With the advent of the Health Insurance Portability and Accountability Act (HIPAA) of 1996 all entities that handle health information are required by law to secure all data which contains personally identifiable information (PII) and private health information (PHI). Fines for leaking this data can range from $100 to $50,000 per leaked record. A data breach or leak is extremely costly for both the patients as well as the companies that are entrusted with their PHI. In our presentation, we introduce Gonymizer, a tool that is written in Go at SmithRx to handle the anonymization of PHI and PII data from our production database instances.

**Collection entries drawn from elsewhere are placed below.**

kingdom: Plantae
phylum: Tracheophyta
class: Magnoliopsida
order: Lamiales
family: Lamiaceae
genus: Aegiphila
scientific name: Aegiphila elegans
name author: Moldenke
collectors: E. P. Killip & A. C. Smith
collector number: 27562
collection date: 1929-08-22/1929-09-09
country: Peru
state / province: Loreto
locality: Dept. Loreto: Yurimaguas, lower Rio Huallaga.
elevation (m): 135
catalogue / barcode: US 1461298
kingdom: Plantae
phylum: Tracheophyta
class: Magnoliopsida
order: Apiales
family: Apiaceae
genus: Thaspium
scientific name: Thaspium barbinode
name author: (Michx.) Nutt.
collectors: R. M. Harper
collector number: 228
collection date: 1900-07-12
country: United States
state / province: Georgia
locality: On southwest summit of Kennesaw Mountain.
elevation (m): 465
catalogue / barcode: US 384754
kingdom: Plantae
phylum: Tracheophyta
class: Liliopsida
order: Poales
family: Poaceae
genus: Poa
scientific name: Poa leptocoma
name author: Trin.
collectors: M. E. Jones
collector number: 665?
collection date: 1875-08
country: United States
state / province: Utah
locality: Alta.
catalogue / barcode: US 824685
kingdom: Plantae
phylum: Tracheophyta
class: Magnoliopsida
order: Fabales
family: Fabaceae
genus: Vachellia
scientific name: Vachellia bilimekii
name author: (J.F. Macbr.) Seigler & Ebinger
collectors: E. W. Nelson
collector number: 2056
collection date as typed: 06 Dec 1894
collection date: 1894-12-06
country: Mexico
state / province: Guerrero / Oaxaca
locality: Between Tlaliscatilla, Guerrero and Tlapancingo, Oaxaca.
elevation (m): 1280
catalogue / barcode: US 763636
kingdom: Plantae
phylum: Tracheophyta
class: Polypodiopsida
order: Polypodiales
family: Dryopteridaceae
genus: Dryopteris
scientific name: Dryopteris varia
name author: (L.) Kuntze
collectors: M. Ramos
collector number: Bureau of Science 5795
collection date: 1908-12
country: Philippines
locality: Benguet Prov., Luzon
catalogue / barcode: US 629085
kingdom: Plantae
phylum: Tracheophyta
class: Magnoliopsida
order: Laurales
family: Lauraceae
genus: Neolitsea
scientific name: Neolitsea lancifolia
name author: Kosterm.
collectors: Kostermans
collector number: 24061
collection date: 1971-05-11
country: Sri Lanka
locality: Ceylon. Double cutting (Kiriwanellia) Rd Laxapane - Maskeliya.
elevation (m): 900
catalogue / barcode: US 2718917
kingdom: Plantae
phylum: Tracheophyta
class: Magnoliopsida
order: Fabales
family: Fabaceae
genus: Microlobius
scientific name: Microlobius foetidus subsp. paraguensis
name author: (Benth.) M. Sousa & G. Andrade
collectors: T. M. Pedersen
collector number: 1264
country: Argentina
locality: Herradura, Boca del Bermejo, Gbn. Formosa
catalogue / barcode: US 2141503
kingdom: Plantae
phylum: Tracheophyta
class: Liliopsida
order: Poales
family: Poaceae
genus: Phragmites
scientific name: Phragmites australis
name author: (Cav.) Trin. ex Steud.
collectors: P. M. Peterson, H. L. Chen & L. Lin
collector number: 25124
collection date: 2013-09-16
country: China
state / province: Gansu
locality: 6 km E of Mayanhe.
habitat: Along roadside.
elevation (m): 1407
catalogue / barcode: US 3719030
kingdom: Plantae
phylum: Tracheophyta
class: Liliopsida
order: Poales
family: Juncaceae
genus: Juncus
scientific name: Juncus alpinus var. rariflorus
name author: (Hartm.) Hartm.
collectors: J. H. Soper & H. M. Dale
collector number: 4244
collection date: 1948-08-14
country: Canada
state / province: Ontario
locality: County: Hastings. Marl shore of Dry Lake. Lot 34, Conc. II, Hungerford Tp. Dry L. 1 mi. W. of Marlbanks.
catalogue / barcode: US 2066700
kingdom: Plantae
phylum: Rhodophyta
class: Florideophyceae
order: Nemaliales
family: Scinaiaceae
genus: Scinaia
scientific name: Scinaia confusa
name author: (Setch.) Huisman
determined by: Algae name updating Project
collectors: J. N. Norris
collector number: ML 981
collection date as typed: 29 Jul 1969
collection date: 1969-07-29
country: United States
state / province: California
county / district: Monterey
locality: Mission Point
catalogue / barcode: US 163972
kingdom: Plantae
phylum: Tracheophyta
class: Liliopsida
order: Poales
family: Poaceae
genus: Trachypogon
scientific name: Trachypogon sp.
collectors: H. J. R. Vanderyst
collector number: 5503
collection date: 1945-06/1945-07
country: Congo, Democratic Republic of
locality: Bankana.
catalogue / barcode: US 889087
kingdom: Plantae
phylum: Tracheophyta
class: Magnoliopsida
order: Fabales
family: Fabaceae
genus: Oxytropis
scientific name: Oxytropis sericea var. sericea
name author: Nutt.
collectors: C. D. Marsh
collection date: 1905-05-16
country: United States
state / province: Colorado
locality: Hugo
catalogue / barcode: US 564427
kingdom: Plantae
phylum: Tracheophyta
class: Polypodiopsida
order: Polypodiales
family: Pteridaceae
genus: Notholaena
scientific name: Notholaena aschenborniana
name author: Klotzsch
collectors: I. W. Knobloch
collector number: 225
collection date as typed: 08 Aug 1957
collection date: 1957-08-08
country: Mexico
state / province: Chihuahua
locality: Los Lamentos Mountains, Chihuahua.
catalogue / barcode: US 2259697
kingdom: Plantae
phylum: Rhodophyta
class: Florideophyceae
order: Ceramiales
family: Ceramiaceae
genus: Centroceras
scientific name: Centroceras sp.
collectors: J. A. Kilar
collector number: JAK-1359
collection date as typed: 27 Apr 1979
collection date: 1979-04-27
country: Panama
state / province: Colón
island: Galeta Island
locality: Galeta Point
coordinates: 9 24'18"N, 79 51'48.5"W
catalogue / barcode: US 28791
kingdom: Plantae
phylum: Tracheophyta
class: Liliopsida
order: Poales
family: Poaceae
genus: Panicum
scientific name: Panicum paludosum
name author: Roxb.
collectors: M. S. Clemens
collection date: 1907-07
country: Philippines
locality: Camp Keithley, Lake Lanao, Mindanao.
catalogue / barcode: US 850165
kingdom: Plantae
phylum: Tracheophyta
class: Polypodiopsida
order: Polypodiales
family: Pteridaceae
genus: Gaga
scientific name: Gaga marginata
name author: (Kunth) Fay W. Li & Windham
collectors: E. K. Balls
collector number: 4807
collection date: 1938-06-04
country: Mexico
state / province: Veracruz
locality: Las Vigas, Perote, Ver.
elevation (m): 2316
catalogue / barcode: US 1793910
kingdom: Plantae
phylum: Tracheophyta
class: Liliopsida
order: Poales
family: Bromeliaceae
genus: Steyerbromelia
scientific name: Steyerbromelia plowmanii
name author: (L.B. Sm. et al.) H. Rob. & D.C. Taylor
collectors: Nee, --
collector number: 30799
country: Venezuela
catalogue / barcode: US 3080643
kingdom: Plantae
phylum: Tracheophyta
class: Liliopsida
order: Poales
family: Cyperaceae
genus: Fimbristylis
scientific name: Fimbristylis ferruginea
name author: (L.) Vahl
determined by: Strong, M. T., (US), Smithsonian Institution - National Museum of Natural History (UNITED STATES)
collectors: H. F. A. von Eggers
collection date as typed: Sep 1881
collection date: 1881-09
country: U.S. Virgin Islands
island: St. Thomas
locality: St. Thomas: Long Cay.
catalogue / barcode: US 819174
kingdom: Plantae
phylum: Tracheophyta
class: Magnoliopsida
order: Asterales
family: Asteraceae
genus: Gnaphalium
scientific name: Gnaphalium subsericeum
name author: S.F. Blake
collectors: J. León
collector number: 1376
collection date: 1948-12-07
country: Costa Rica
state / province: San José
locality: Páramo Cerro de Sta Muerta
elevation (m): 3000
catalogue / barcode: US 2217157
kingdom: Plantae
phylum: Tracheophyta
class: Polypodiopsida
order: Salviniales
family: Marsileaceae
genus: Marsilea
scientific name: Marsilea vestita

This data is anonymized and loaded into non-production environments to allow us to use representative data to develop and test against. This makes anonymization of sensitive information quick and simple using a simple column map that is defined in a single JSON file for your dataset. There is a selection of custom processors that we have built to handle basic tasks, such as first and last name anonymization, changing data to fake locations such as street addresses, cities, zips, and states. The interface for building processors is also completely extendable and anyone with basic Go experience should be able to build processors that can anonymize your data efficiently. We will also show how this tool decreases our development time for new features as well as simplifying testing in a compliant environment with non-sensitive data sets (HIPAA, PCI, etc).
Toward the end of our presentation, we will be discussing how we built our infrastructure using Docker to containerize Gonymizer and schedule anonymization and loading of our test environments using Kubernetes. This talk is targeted for anyone working in the healthcare space where collected data contains PHI and/or PII and is regulated by HIPAA.